Permission to Fail
HBR.org 2012-05-30
In most organizations without professional risk managers, the amount of risk individuals are allowed to take is set informally and evaluated by tradition. This can work reasonably well if the right mix of aggressive risk-takers and cautious risk-avoiders are present, and if the traditional rules encourage optimal organizational behavior and evolution.
It can also work badly. The organization's risk decisions may be driven by personalities rather than calculation, which is bad in and of itself and also means the organization is not likely to respond appropriately to change. Individuals may spend more energy plotting ways to get credit for successes and to avoid blame for failures than making good risk decisions in the first place, and they may be rewarded for this behavior. There are strong incentives to hide or misrepresent risk. People with unpopular ideas about risk may be eliminated or marginalized, depriving the organization of essential diversity. The organization may fail slowly and expensively, steered by people enveloped in a cocoon of consensus that mutes awareness of dangers and opportunities.
Risk managers employ a variety of tools to align individual risk decisions to organization-wide risk appetite. An important one is permission to fail. The basic idea is simple: Instead of limiting in advance the amount of risk individuals are allowed to take, whether that is done formally or informally, anyone is allowed to propose any risk to the risk manager. If the risk is approved after an independent review by the risk department, the proposer has permission to fail. While successes are always rewarded more than failures, approved failures are tolerated and balanced against successes, while unapproved failures are grounds for dismissal.
One immediate advantage of this system is that responsibility for risks is identified ahead of time. You avoid the "success has many fathers but failure is an orphan" problem that results when responsibility is assigned after the outcome is known. Clear responsibility leads to better decision making. No one avoids helping for fear of being tagged with some of the blame, no one tries to take things over once success is assured. The risk-taker can solicit all the advice and help she wants, but remains an autocrat with respect to the approved risk. Committees make terrible risk decisions, and risk decisions lead to the most painful committee meetings.
The risk approval process means the organization's deliberate risks are known. Losses that do not result from deliberate risks become obvious — they are not subject to ex post facto excuses. That makes them much easier to eliminate, as it's hard to clean up what you can't see. In addition, having a database of deliberate risks allows systematic tracking to improve future risk decisions and gives management a way to monitor risk levels and control risk appetite. It can be used to ensure consistent risk decisions across many types and levels of risk in different parts of the organization.
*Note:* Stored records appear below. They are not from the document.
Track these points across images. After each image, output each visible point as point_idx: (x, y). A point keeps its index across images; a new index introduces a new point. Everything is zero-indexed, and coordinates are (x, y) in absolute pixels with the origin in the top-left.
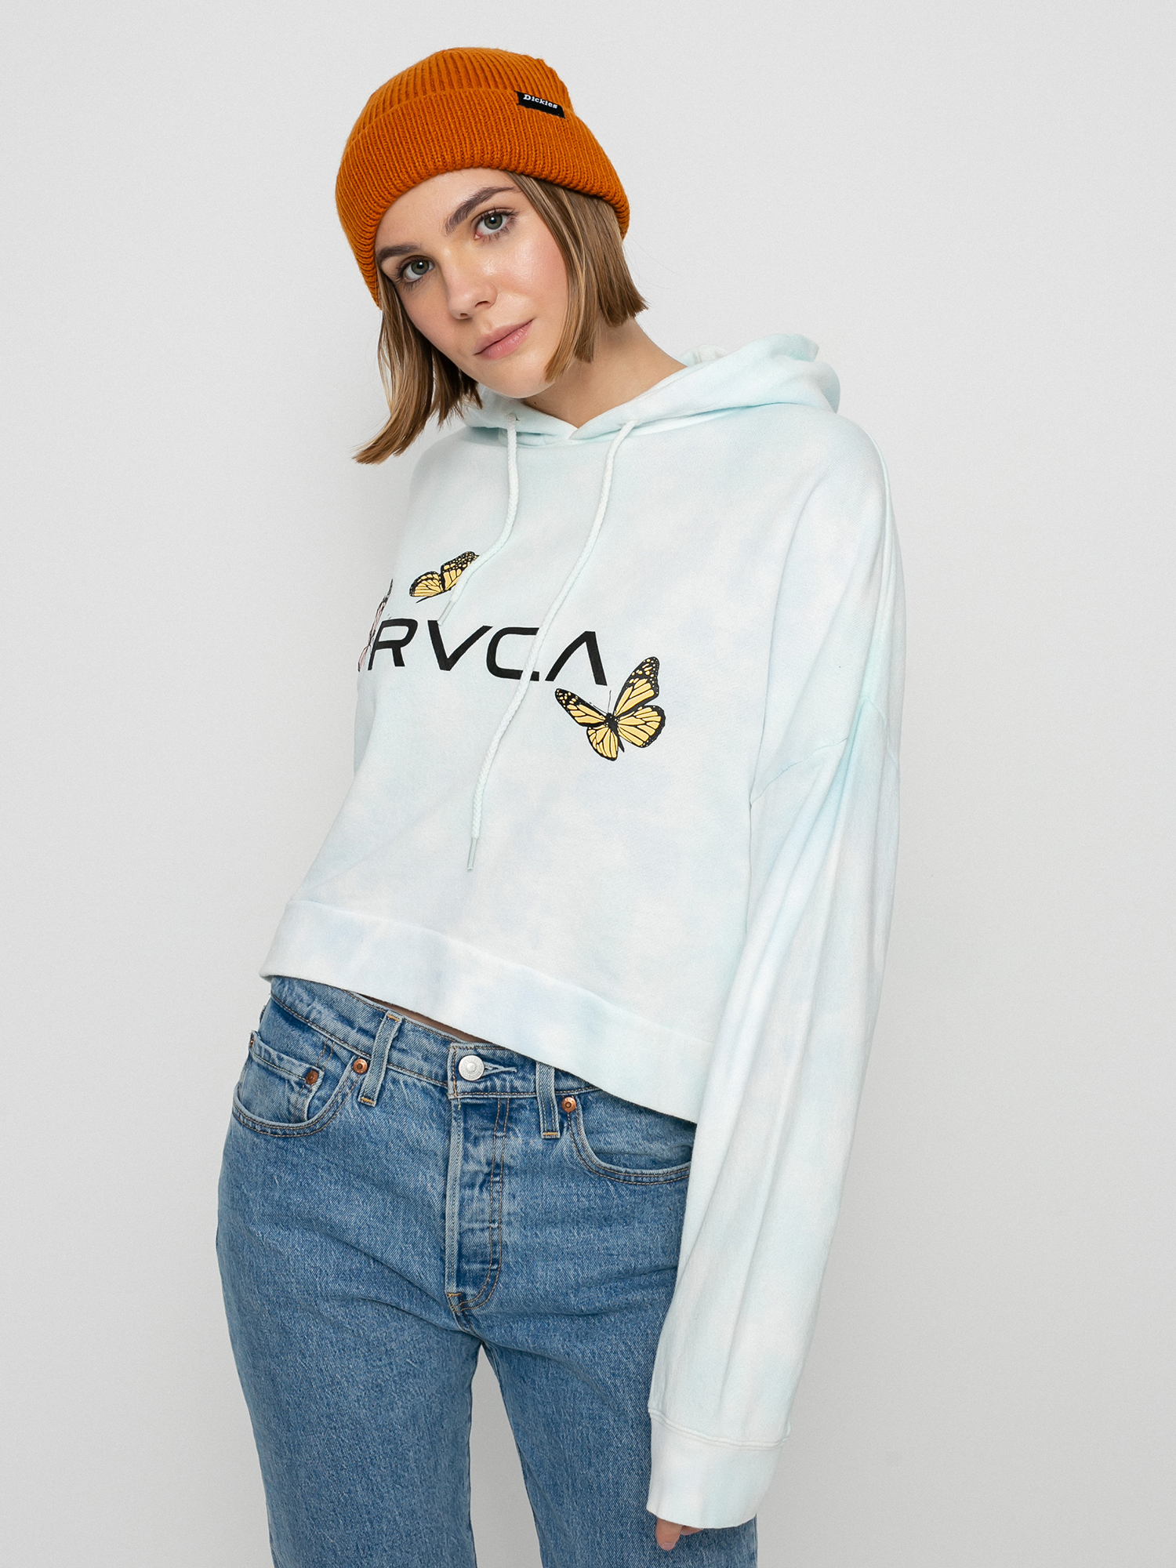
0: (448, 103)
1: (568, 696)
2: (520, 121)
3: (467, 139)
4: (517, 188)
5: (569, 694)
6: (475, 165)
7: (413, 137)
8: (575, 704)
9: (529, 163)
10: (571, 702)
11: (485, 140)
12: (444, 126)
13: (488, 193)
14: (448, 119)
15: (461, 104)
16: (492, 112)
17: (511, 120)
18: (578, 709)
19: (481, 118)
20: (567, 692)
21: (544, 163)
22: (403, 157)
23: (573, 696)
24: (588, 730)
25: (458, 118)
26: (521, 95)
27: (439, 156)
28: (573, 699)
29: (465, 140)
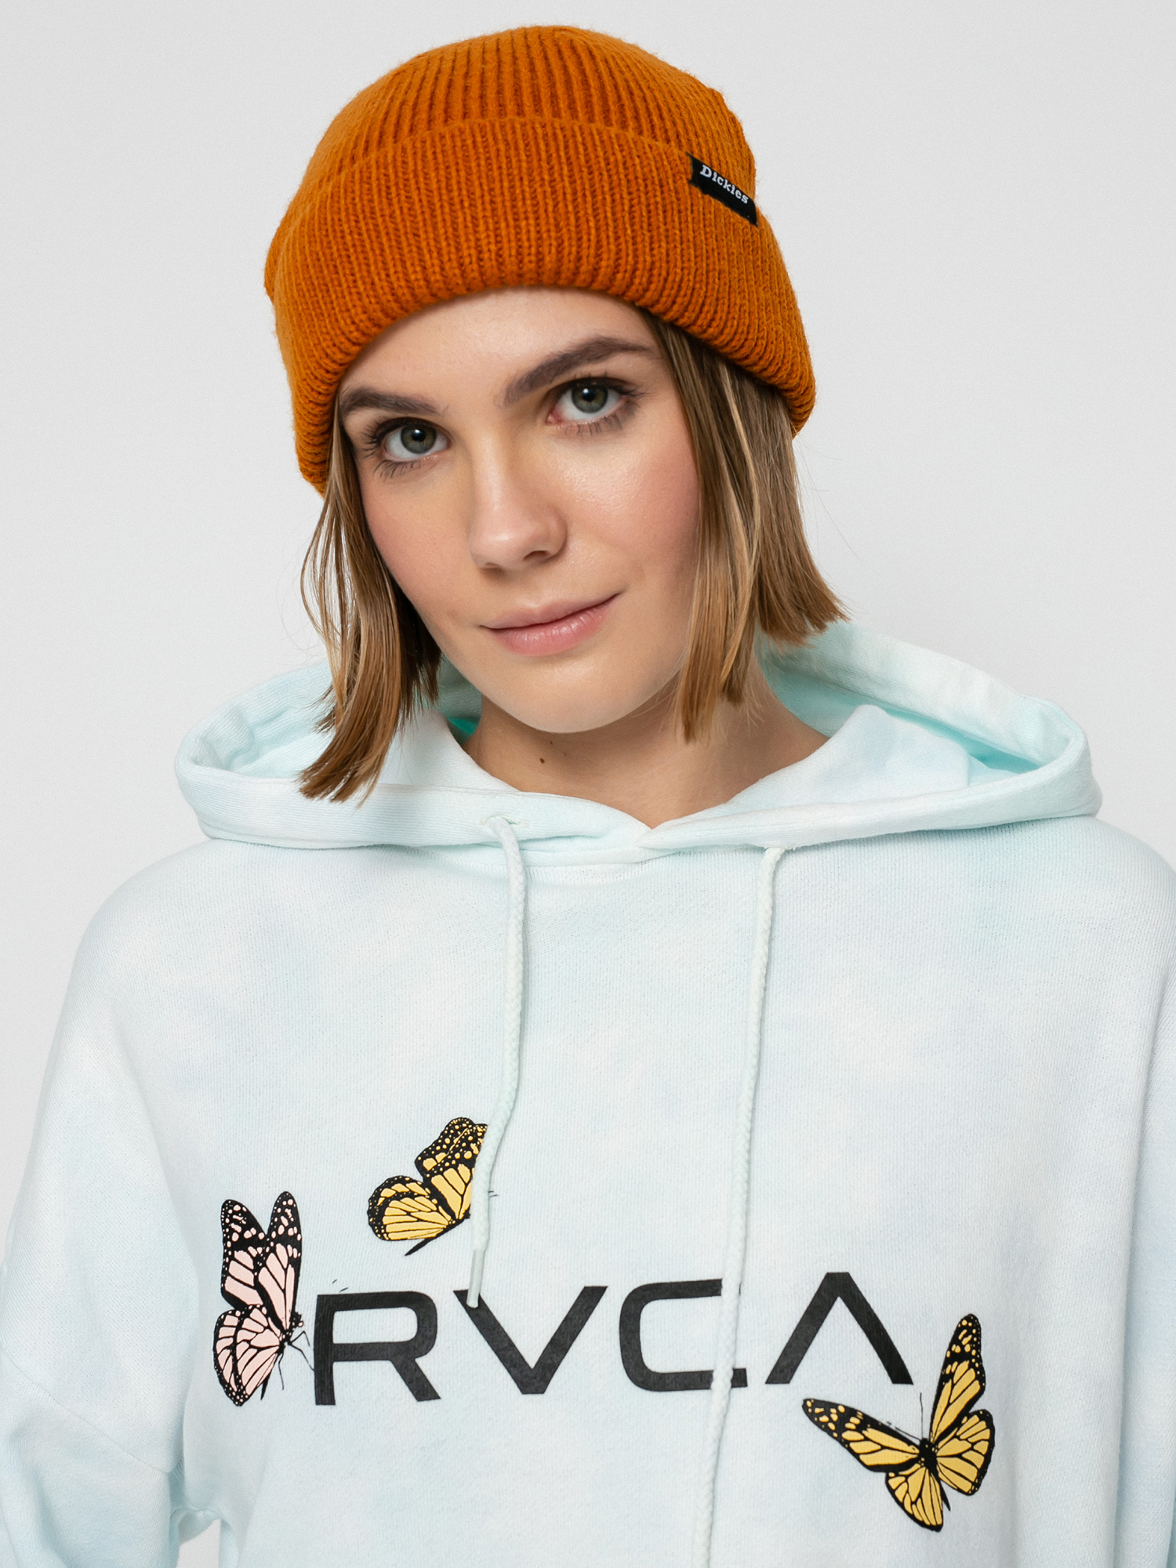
0: (566, 147)
1: (838, 1413)
2: (690, 219)
3: (593, 231)
4: (657, 352)
5: (842, 1409)
6: (595, 286)
7: (487, 198)
8: (860, 1428)
9: (691, 308)
10: (848, 1425)
11: (626, 242)
12: (554, 192)
13: (603, 348)
14: (563, 180)
15: (592, 156)
16: (646, 186)
17: (675, 212)
18: (866, 1439)
19: (625, 195)
20: (835, 1406)
21: (716, 312)
22: (461, 232)
23: (851, 1412)
24: (888, 1478)
25: (583, 184)
26: (697, 165)
27: (533, 250)
28: (853, 1419)
29: (589, 234)
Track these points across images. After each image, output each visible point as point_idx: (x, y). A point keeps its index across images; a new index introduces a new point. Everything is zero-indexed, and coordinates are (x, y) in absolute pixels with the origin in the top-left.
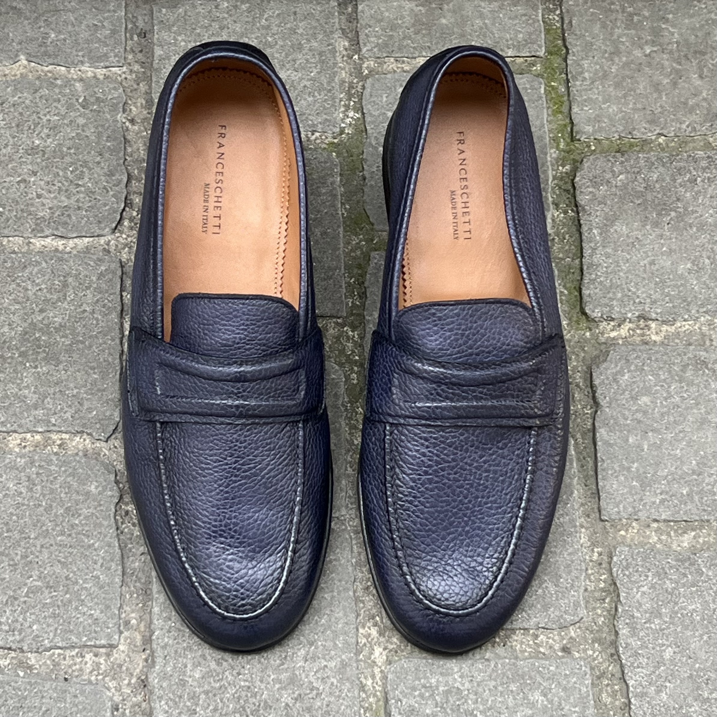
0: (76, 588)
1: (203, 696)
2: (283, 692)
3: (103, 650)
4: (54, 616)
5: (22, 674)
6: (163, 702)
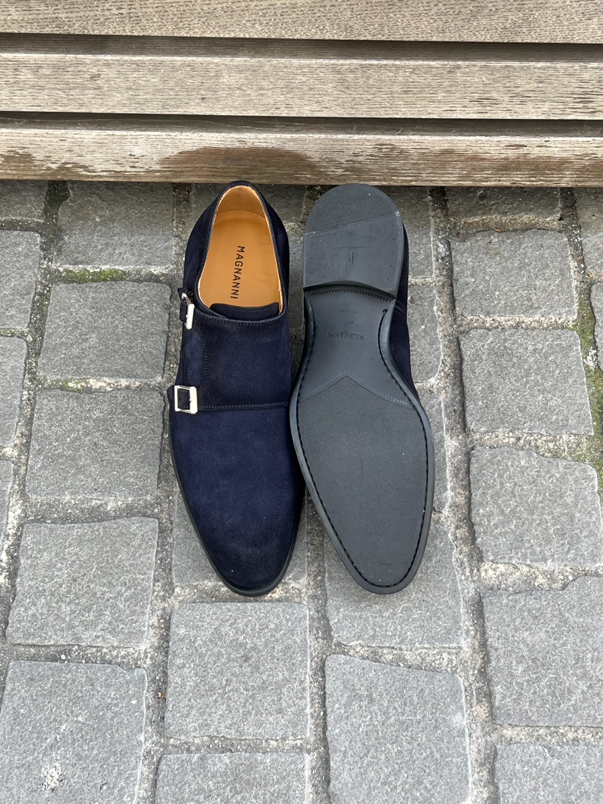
0: (434, 608)
1: (525, 684)
2: (580, 682)
3: (454, 651)
4: (422, 627)
5: (402, 665)
6: (499, 687)
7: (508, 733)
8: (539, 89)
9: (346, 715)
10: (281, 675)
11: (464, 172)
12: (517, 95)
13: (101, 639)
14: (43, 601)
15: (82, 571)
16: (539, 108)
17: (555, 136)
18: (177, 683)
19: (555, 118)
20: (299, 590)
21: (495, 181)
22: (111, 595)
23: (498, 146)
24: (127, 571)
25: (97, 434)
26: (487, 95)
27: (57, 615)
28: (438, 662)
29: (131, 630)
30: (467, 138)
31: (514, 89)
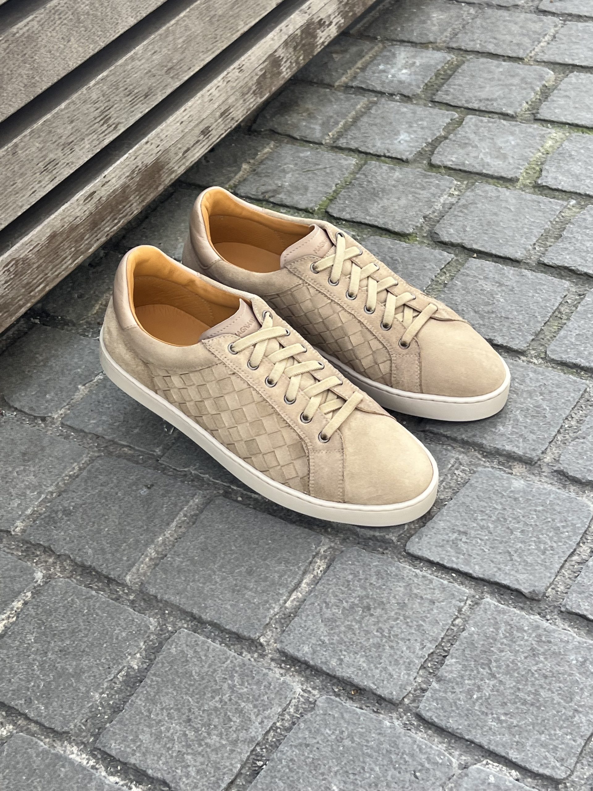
7: (548, 459)
8: (74, 130)
9: (466, 557)
10: (399, 589)
11: (73, 249)
12: (65, 145)
13: (266, 721)
14: (189, 757)
15: (185, 710)
16: (83, 148)
17: (107, 169)
18: (353, 672)
19: (98, 150)
20: (329, 548)
21: (95, 242)
22: (227, 695)
23: (78, 205)
24: (213, 673)
25: (52, 644)
26: (47, 159)
27: (212, 750)
28: (459, 479)
29: (275, 691)
30: (56, 213)
31: (60, 141)
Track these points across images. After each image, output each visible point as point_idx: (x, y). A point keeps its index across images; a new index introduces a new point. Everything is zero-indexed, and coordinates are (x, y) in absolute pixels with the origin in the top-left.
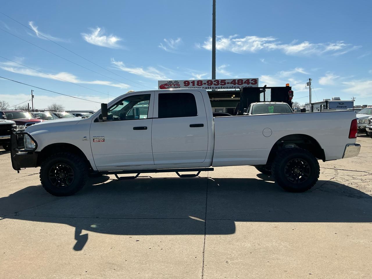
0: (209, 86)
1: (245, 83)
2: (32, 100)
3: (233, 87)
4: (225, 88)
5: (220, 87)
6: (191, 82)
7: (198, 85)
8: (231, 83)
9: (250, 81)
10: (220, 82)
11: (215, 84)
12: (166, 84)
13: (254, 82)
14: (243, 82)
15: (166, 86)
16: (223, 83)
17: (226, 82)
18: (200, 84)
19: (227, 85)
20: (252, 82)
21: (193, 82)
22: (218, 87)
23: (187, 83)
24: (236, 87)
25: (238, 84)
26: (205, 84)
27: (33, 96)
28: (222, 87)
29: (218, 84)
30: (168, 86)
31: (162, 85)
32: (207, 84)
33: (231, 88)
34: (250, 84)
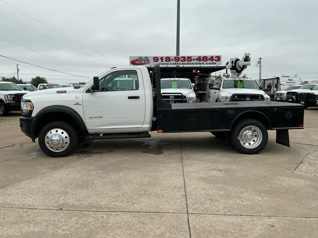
0: (177, 62)
1: (209, 59)
2: (18, 73)
3: (198, 63)
4: (191, 64)
5: (186, 63)
6: (160, 59)
7: (166, 61)
8: (197, 59)
9: (214, 58)
10: (186, 59)
11: (182, 61)
12: (137, 60)
13: (217, 59)
14: (208, 59)
15: (137, 61)
16: (189, 60)
17: (192, 58)
18: (168, 60)
19: (192, 62)
20: (216, 59)
21: (162, 58)
22: (185, 63)
23: (156, 59)
24: (201, 63)
25: (203, 60)
26: (172, 60)
27: (18, 70)
28: (188, 63)
29: (185, 60)
30: (139, 61)
31: (133, 61)
32: (174, 60)
33: (197, 64)
34: (214, 61)
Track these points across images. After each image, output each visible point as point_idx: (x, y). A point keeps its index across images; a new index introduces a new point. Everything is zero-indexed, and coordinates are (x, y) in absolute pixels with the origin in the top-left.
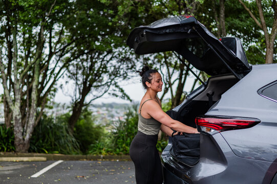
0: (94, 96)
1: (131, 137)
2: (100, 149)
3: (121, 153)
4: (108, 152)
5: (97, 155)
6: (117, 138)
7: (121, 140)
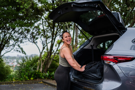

Note that the advantages above do not depend on the risk manager making good approval decisions. They are direct results of the process. If the risk manager is any good at all, we get further advantage because independent review of risks is useful both to filter out bad ideas and to clarify good ideas. There are sophisticated quantitative techniques for selecting and sizing risks, as well as qualitative aspects to the review that lead to better decisions.
The risk manager is not double-checking assessments of the probability of success or the likely size of gains — that would be redoing the risk proposer's job. If he has to do that, the right decision is to fire the risk proposer. The risk manager's quantitative job is estimating the extent to which the risks are understood, and can be monitored and controlled. The qualitative job is estimating the willingness and ability of the risk proposer to succeed or fail fast. On the basis of both estimates, the risk is either rejected, or approved with a specific sizing algorithm, monitoring plan and exit strategy.
Perhaps the biggest advantage of "permission to fail" risk management is that risk ideas come from all parts and levels of the organization. A larger and more diverse pool means better risks can be selected, again assuming the risk manager has some ability. The person with administrative responsibility for something may not be the best innovator in that area, and in fact is often among the worst innovators. The most creative thinkers may not be the best choices for high organizational rank — in fact, there is often a conflict between the intuitive leaps that underlie attractive risks and the meticulous attention to process necessary for a large organization to remain organized.
A popular misconception is that a risk manager's function is to prevent failure. The truth is closer to the opposite. An important function of a risk manager is to give permission to fail, which is the only way an organization can succeed.